Well, I have to try out all these ideas, and frame rate will improve.

And sorry for the long post, maybe should I have kept details for my web page...

12-12-2003, 07:53 AM

I'm still convinced they use blurred (mip map blurred) textures when the camera moves. Gauss or box filtering on whole screen ... I suppose the hardware can't do this yet. I admit they may use multiple of them.

For the border problem, ... well I don't see where is your problem. You can have multiple targets to grab the screen at each frame (as instance 25), and when you finally render you can use as many of them as you want, to have a longer or shorter motion blur. You can even tweak the fov of the camera between each frame, so you will have a slight fov blur.


12-14-2003, 12:58 AM
why the pbuffer_copytexsub is so slow in my computer:2.4G+1G DDR+Radeon 9800SE


02-02-2004, 07:19 AM
On a Win2K PIII-800 with a GeForce fx5900, I got frame rates of:
RTT: 103 fps
PBC: 90 fps
BBC: 85 fps

ZbuffeR - is there any chance you could share your backbuffer code? I'm working on some scientific computing applications on GPU, and I have to support Linux and Windows. I've had p-buffer problems in Linux - the backbuffer with glCopyTexSubImage like you're using it might be a stopgap.

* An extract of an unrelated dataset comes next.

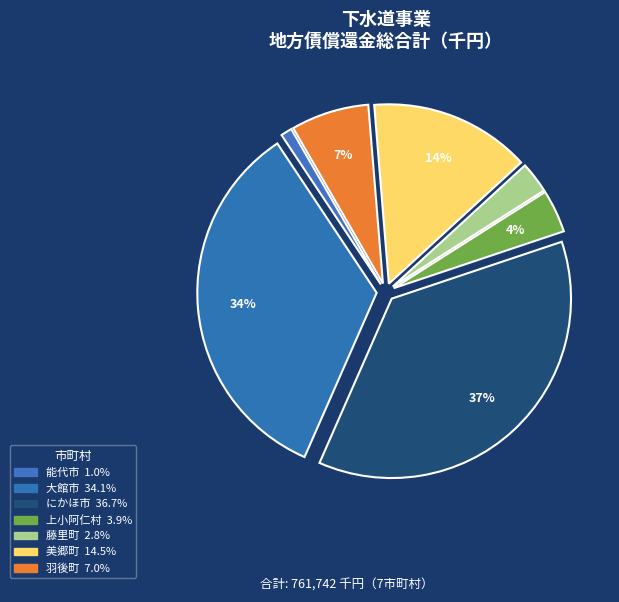

Is there any slice that represents more than half of the pie?

No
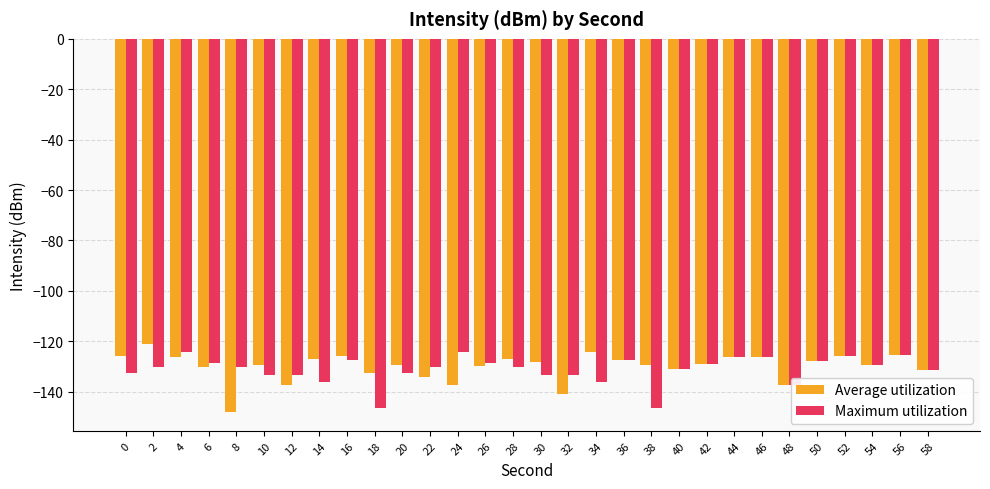

What is the difference between the highest and lowest values at 30?

5.1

Any help would be greatly appreciated. Thanks for the great demos.

Prof. Payne

02-03-2004, 11:43 AM
is there any chance you could share your backbuffer code?

Yeah, sorry, as I was not really interested on the backbuffer version, I totally forgot it.

So, I finally put it, and cleaned up a bit the web page. The code was hacked a lot from old versions and is probably different from the compiled version. But it works.

Hope it will help you.

02-04-2004, 11:57 AM
Athlon XP 2200
Radeon 9700 Pro 128MB
OmegaCorner.com 2.5.14 Catalyst 4.1 drivers

bbc: 92/157
cts: 60
pbc: 102/196
rtt: 109/174

[This message has been edited by Defiance (edited 02-04-2004).]

02-08-2004, 03:25 AM
Here i got a radeon 9600 and amd athlon 2000+ with catalyst 3.1. here are my results:

(no b key / b key)

truemotionblur_copytexsubimage.exe : 59.9 / 59.9
truemotionblur_bb_copytexsub.exe : 54 / 87 (when pressing b the screen appears black??)
truemotionblur_RTT.exe : 62 / 114

02-08-2004, 03:50 AM
P4 2.8C
Radeon 9800 XT with Catalyst 3.1

(no b key / b key)

truemotionblur_RTT.exe: 132 / 263
truemotionblur_pbuffer_copytexsub.exe: 122 / 231
truemotionblur_copytexsubimage.exe: 134 / 231
truemotionblur_bb_copytexsub.exe: 110 / black screen

02-08-2004, 02:37 PM
Athlon XP 2000+
512 MB RAM (333 Mhz)
W2K Pro
Radeon 9800Pro, Catalyst 4.1

with final rendering / without final rendering

truemotionblur_RTT.exe: 114 / 180
truemotionblur_pbuffer_copytexsub.exe: 94 / 156
truemotionblur_copytexsubimage.exe: 99 / 100
truemotionblur_bb_copytexsub.exe: 84 / 130

truemotionblur_bb_copytexsub.exe gives with pressed "b" a very dark screen (nearly black).